Após algumas sessões curtas de reprogramação celular, estes animais “pareciam mais jovens” do que o grupo de animais também com progeria que não foi alvo de reprogramação celular, concluíram. Os exames realizados confirmaram que a função cardiovascular dos animais “reprogramados” melhorou e – o mais surpreendente – viveram mais 30% do tempo, sem desenvolver cancro. Com análises ao microscópio, foram ainda notadas melhorias no tecido da pele, do baço, rins e estômago.

Nos animais saudáveis, a indução cíclica dos factores de Yamanaka fez melhorar a capacidade de regeneração do pâncreas e dos músculos.

Testes em humanos?

Nos próximos passos da investigação, os cientistas vão tentar perceber melhor quais as marcas que mudam e conduzem o processo de envelhecimento. Por outro lado, Juan Carlos Belmonte refere num vídeo do Instituto Salk que o futuro também poderá passar por testar esta reprogramação celular recorrendo a compostos químicos.

O envelhecimento é o maior factor de risco para muitas doenças que nos afectam. Porém, ainda teremos de esperar por uma possível aplicação nos humanos destes conhecimentos adquiridos com a reprogramação celular, tal como se constatou nas experiências anteriores com animais em que a “interferência” nas células acabou por resultar em cancro ou morte. As células nesta fase inicial para a qual são levadas com estas técnicas adquirem uma capacidade de proliferação que pode ser prejudicial. Não é por acaso que a grande capacidade de divisão e multiplicação é uma das características das células cancerosas.

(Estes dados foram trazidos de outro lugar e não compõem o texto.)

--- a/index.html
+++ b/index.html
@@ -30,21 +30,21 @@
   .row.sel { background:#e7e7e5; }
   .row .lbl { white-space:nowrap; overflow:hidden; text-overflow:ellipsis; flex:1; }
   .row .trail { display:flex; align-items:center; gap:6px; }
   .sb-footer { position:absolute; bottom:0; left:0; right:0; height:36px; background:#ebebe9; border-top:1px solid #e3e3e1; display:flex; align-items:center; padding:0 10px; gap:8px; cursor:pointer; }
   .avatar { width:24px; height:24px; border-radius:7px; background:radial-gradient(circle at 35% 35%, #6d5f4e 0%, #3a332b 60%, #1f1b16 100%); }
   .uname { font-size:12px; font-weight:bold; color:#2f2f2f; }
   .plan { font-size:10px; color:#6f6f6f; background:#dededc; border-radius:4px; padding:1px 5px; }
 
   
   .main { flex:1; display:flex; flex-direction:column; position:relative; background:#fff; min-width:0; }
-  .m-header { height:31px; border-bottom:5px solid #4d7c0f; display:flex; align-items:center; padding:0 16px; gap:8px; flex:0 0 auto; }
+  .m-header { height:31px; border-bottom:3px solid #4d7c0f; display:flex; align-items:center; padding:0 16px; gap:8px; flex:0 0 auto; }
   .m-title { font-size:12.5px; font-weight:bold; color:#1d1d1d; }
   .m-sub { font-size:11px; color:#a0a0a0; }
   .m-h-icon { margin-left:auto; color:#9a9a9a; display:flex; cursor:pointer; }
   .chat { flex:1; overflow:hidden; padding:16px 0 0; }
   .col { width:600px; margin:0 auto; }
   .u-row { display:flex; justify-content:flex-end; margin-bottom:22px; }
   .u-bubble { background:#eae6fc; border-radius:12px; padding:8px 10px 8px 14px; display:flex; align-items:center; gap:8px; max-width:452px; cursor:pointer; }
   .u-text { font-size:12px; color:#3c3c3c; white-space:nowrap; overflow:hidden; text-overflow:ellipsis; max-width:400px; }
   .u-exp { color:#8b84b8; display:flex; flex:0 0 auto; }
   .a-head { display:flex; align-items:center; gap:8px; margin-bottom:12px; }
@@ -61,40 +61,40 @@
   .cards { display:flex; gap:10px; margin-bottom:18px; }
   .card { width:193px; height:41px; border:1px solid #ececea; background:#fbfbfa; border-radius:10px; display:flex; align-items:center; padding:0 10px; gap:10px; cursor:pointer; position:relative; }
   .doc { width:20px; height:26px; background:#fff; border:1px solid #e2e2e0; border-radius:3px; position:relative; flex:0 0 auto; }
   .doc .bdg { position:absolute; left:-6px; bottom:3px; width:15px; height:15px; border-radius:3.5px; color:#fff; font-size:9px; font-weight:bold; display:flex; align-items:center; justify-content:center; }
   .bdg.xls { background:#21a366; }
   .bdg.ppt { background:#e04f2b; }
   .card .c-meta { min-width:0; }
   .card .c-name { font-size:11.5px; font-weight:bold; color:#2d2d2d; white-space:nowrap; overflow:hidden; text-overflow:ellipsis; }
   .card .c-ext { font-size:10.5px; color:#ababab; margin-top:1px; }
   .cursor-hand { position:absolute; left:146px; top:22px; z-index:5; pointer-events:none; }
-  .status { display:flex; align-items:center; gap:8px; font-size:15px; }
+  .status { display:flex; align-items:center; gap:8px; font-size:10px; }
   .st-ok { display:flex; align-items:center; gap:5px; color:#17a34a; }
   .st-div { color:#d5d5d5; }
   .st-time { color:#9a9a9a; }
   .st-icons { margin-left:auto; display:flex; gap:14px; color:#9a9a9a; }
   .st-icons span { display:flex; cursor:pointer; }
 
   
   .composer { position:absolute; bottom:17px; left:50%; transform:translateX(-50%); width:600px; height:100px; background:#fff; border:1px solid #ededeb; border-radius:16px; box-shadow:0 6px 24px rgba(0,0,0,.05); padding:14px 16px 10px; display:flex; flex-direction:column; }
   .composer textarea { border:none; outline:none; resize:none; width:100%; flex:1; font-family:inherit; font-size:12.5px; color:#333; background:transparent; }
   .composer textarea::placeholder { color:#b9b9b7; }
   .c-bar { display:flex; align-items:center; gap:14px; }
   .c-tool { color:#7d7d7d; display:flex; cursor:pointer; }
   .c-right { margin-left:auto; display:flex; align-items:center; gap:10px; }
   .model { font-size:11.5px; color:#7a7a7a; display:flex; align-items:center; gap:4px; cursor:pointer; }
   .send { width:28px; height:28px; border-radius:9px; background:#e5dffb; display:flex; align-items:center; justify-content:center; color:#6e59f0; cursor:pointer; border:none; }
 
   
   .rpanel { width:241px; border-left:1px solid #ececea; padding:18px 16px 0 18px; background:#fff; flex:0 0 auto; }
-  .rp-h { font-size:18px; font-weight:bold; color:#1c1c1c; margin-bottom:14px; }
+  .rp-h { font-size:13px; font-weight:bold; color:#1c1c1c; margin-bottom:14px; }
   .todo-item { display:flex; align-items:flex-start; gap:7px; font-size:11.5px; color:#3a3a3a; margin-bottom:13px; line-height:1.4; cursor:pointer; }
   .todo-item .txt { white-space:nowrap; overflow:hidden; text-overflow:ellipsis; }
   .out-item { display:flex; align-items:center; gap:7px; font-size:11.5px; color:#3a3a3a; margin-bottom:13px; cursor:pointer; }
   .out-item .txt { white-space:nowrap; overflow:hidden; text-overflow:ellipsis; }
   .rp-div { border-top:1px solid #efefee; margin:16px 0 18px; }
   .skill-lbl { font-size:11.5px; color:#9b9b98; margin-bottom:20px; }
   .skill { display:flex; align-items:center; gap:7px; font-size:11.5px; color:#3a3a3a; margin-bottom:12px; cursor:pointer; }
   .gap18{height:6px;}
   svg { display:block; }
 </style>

“É óbvio que os ratinhos não são humanos e sabemos que será muito mais complexo rejuvenescer uma pessoa”, reconhece Juan Carlos Belmonte, acrescentando que, no entanto, o “estudo mostra que o envelhecimento é um processo muito dinâmico e com plasticidade e que, por isso, será mais receptivo a intervenções terapêuticos do que pensávamos”.

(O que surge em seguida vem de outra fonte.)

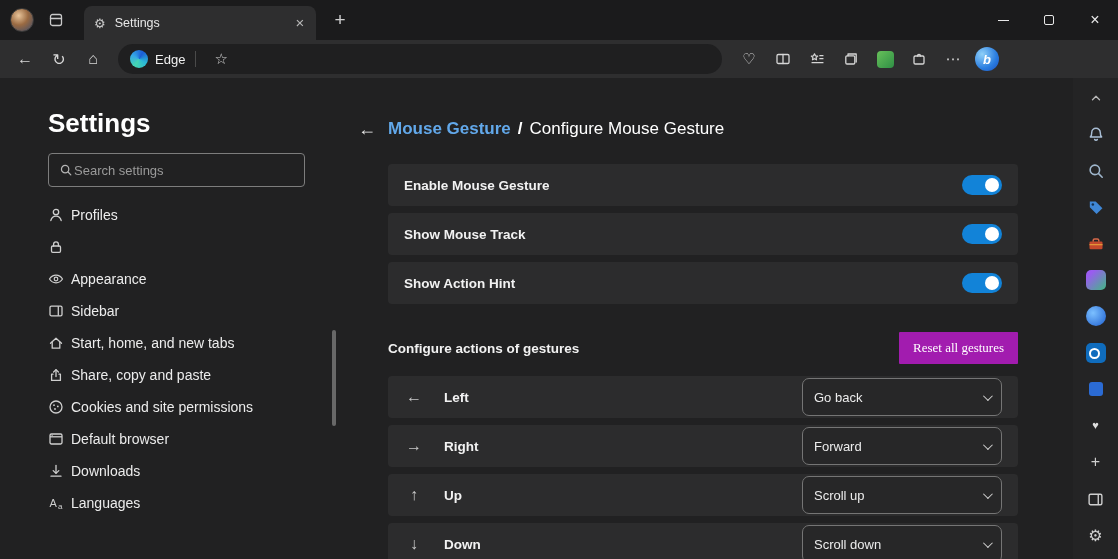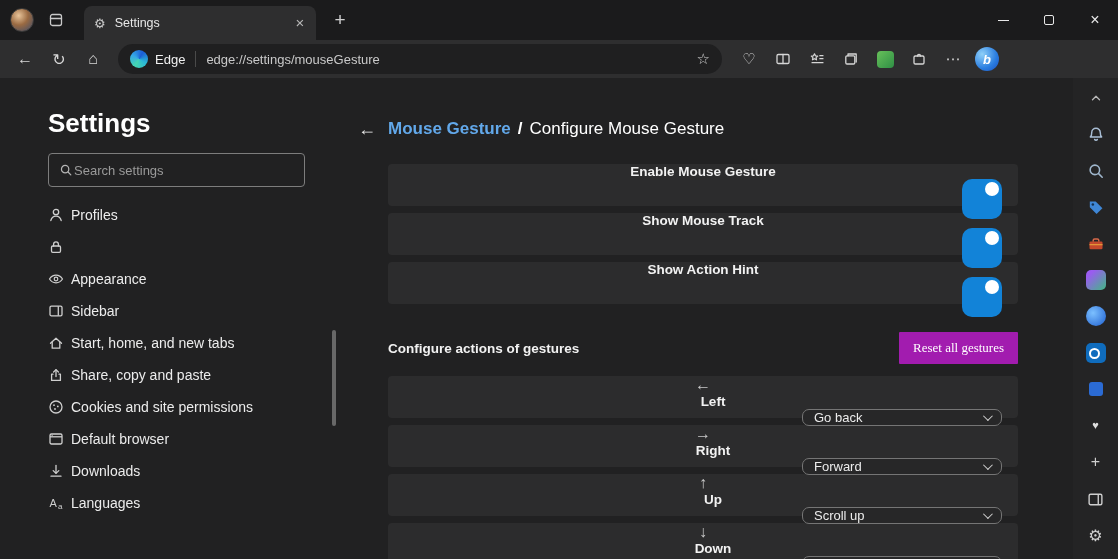--- a/index.html
+++ b/index.html
@@ -58,32 +58,32 @@
 
   
   .main { flex:1 1 auto; padding:38px 0 0 43px; min-width:0; }
   .content { width:630px; }
   .breadcrumb { display:flex; align-items:center; margin-bottom:22px; position:relative; height:26px; }
   .back-arrow { position:absolute; left:-30px; color:#e8e8e8; font-size:18px; line-height:1; }
   .crumb-link { color:#62a8ea; font-size:17px; font-weight:bold; }
   .crumb-sep { color:#ffffff; font-size:17px; font-weight:bold; margin:0 7px; }
   .crumb-cur { color:#ffffff; font-size:17px; font-weight:normal; }
 
-  .card { background:#2c2c2d; border-radius:4px; height:42px; display:flex; align-items:center; padding:0 16px; margin-bottom:7px;flex-direction:column; }
+  .card { background:#2c2c2d; border-radius:4px; height:42px; display:flex; align-items:center; padding:0 16px; margin-bottom:7px; }
   .card-label { font-size:13.5px; font-weight:bold; color:#f2f2f2; }
   .toggle { margin-left:auto; width:40px; height:20px; border-radius:10px; background:#1283d8; position:relative; flex:0 0 40px; }
   .toggle.on::after { content:""; position:absolute; right:3px; top:3px; width:14px; height:14px; border-radius:50%; background:#fff; }
 
   .section-row { display:flex; align-items:center; margin:28px 0 12px; }
   .section-title { font-size:13.5px; font-weight:bold; color:#f2f2f2; }
   .reset-btn { margin-left:auto; background:#a21caf; border:none; color:#ffffff; font-size:13px; padding:8px 14px; border-radius:1px; font-family:Liberation Serif, serif; }
 
   .g-arrow { color:#c8c8c8; font-size:16px; width:20px; text-align:center; }
   .g-label { font-size:13.5px; font-weight:bold; margin-left:20px; color:#f2f2f2; }
-  .dropdown { margin-left:auto; width:200px; height:30px; background:#272728; border:1px solid #757575; border-radius:7px; display:flex; align-items:center; padding:0 11px; font-size:13px; color:#ececec; }
+  .dropdown { margin-left:auto; width:200px; height:38px; background:#272728; border:1px solid #757575; border-radius:7px; display:flex; align-items:center; padding:0 11px; font-size:13px; color:#ececec; }
   .chev { width:7px; height:7px; border-right:1.5px solid #cfcfcf; border-bottom:1.5px solid #cfcfcf; transform:rotate(45deg) translateY(-2px); margin-left:auto; }
 
   
   .edgebar { flex:0 0 45px; background:#242425; display:flex; flex-direction:column; align-items:center; padding:9px 0 12px; gap:15px; }
   .rail-icon { width:22px; height:22px; display:flex; align-items:center; justify-content:center; }
   .app-sq { width:20px; height:20px; border-radius:5px; display:block; position:relative; }
   .games-sq { background:linear-gradient(135deg,#9a5cf0 20%,#41b883); }
   .designer-c { width:20px; height:20px; border-radius:50%; background:radial-gradient(circle at 35% 35%, #7cc0ff, #1e5fd0); display:block; }
   .outlook-sq { background:#0f6cbd; }
   .outlook-sq::after { content:""; position:absolute; left:3px; top:5px; width:7px; height:7px; border:2.2px solid #fff; border-radius:50%; }
@@ -125,21 +125,20 @@
   </div>
 
   <div class="toolbar">
     <div class="tool-btn">←</div>
     <div class="tool-btn">↻</div>
     <div class="tool-btn">⌂</div>
     <div class="addressbar">
       <span class="edge-logo"></span>
       <span class="edge-chip-label">Edge</span>
       <span class="chip-divider"></span>
-      <span class="url-text">edge://settings/mouseGesture</span>
       <span class="bar-star">☆</span>
     </div>
     <div class="toolbar-right">
       <div class="tool-btn">
           <span class="glyph-icon">♡</span>
         </div>
       <div class="tool-btn">
         <svg width="16" height="16" viewBox="0 0 16 16" fill="none" stroke="#d6d6d6" stroke-width="1.3" stroke-linecap="round">
           <rect x="2" y="3.5" width="12" height="9" rx="1.3"></rect>
             <path d="M8 3.5v9"></path>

Apesar das reservas, os cientistas parecem determinados em conseguir que o envelhecimento deixe de ser algo irreversível e imaginam que os ensaios clínicos (em humanos) possam começar num prazo de dez anos. Os bons resultados iriam, seguramente, agradar a muita gente. Afinal, quem não gostaria de rejuvenescer ou “apenas” viver mais tempo saudável?